@lbutlr wrote:
I've had the following in my fqrdns.pcre checks for quite awhile:/^ec2(-[12]?[0-9]{1,2}){4}\.compute-[0-9]\.amazonaws\.com$/ REJECT Generic - Please relay via ISP (amazonaws.com) And I have noticed that I frequently get a series of 50 or more connection attempts from some aws server out there in a burst (50+ connections in a few minutes). Fine, everything is working as it should with my settings, the connection is dropped right away (although the REJECT is not logged). Am I right in blocking these connections? Is there any reason for an aws server to be sending mail directly that I am overlooking?
IMO this *should* be absolutely completely 100% correct and safe. (Also IMO, Amazon should actively block outbound direct-to-MX connections from these IP ranges in much the same way most ISPs block direct-to-MX mail from their dynamic connection IP ranges.)
Unfortunately many people with AWS services either don't agree, or more likely don't know what their mail ends up looking like from the spam control perspective, because I see a modest but regular flow of legitimate mail from Amazon compute nodes. :(
A quick sampling of our FP archive and mail logs shows a seed company, a political something, a propane/fuel supply company, several smallish web forums, a smallish payment processing company, and several apps.
I'm pretty sure I've seen mail from nearby IP ranges that have had "proper" (ie, user-specific) reverse DNS applied, so clearly there's a mechanism for Amazon VPS customers to do it right.

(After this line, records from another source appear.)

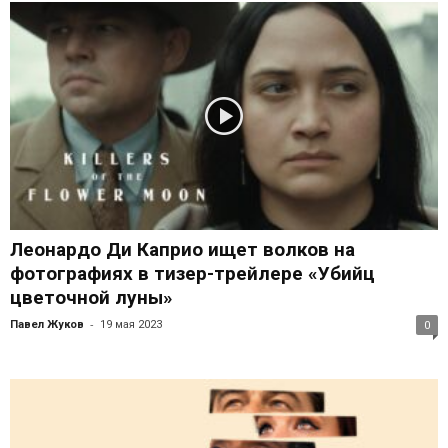
Леонардо Ди Каприо ищет волков на
фотографиях в тизер-трейлере «Убийц
цветочной луны»
-
Павел Жуков
19 мая 2023
0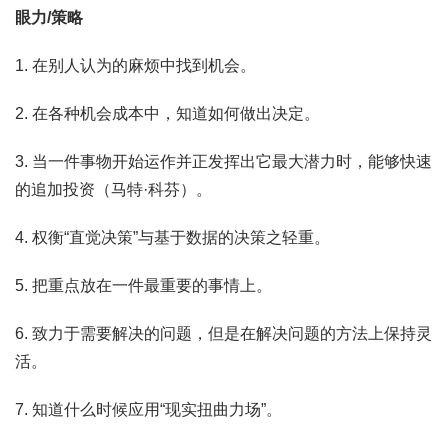
眼力/策略
1. 在别人认为的麻烦中找到机会。
2. 在各种机会成本中，知道如何做出决定。
3. 当一件事物开始运作并正发挥出它最大潜力时，能够快速
的追加投资（马特·科芬）。
4. 权衡“直觉决策”与基于数据的决策之轻重。
5. 把重点放在一件最重要的事情上。
6. 致力于需要解决的问题，但是在解决问题的方法上保持灵
活。
7. 知道什么时候应用“现实扭曲力场”。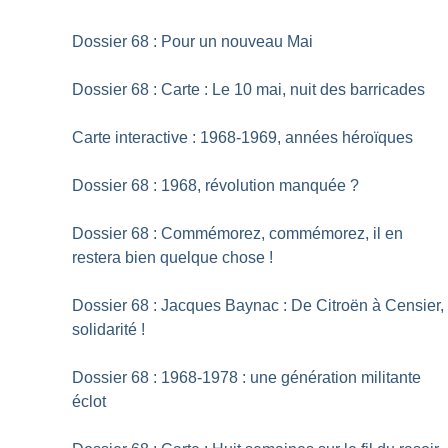
Dossier 68 : Pour un nouveau Mai
Dossier 68 : Carte : Le 10 mai, nuit des barricades
Carte interactive : 1968-1969, années héroïques
Dossier 68 : 1968, révolution manquée
?
Dossier 68 : Commémorez, commémorez, il en
restera bien quelque chose
!
Dossier 68 : Jacques Baynac : De Citroën à Censier,
solidarité
!
Dossier 68 : 1968-1978 : une génération militante
éclot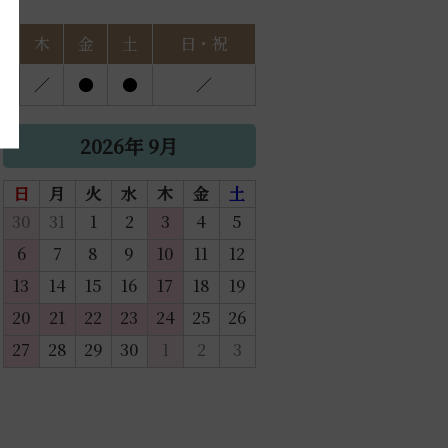
水
木
金
土
日・祝
●
／
●
●
／
2026年 9月
日
月
火
水
木
金
土
30
31
1
2
3
4
5
6
7
8
9
10
11
12
13
14
15
16
17
18
19
20
21
22
23
24
25
26
27
28
29
30
1
2
3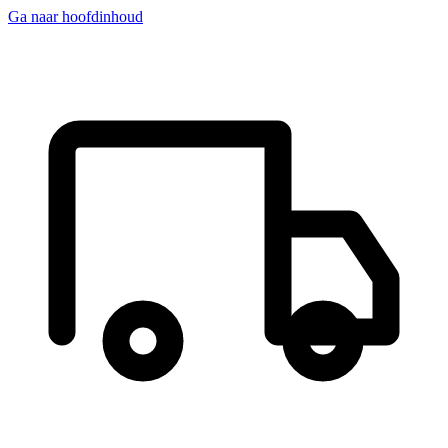
Ga naar hoofdinhoud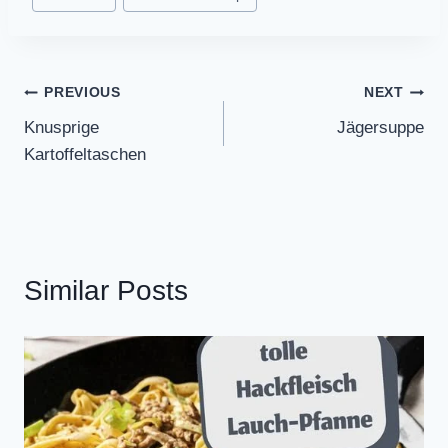
Post
PREVIOUS
NEXT
Knusprige
Jägersuppe
navigation
Kartoffeltaschen
Similar Posts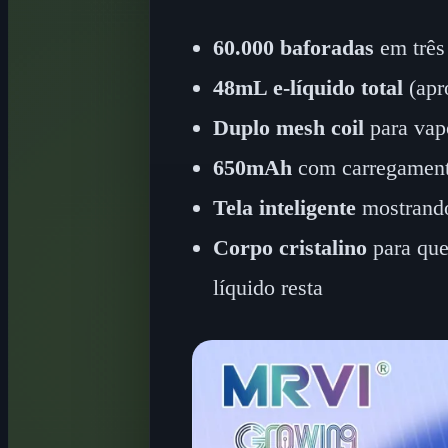
60.000 baforadas
em três
48mL e-líquido total
(apr
Duplo mesh coil
para vapo
650mAh
com carregamento
Tela inteligente
mostrando 
Corpo cristalino
para que
líquido resta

Amazon doesn't make life easier by insisting in their abuse reporting form that IP assignments are highly volatile; there's next to no way to tell, for sure, from the outside, whether a given Amazon IP is part of their static IP pool for long-running VPSes, or part of their "compute power for hire" cloud, which may change "ownership" several times in an hour. Or even if they actually maintain separate IP pools for these functions - possibly they don't.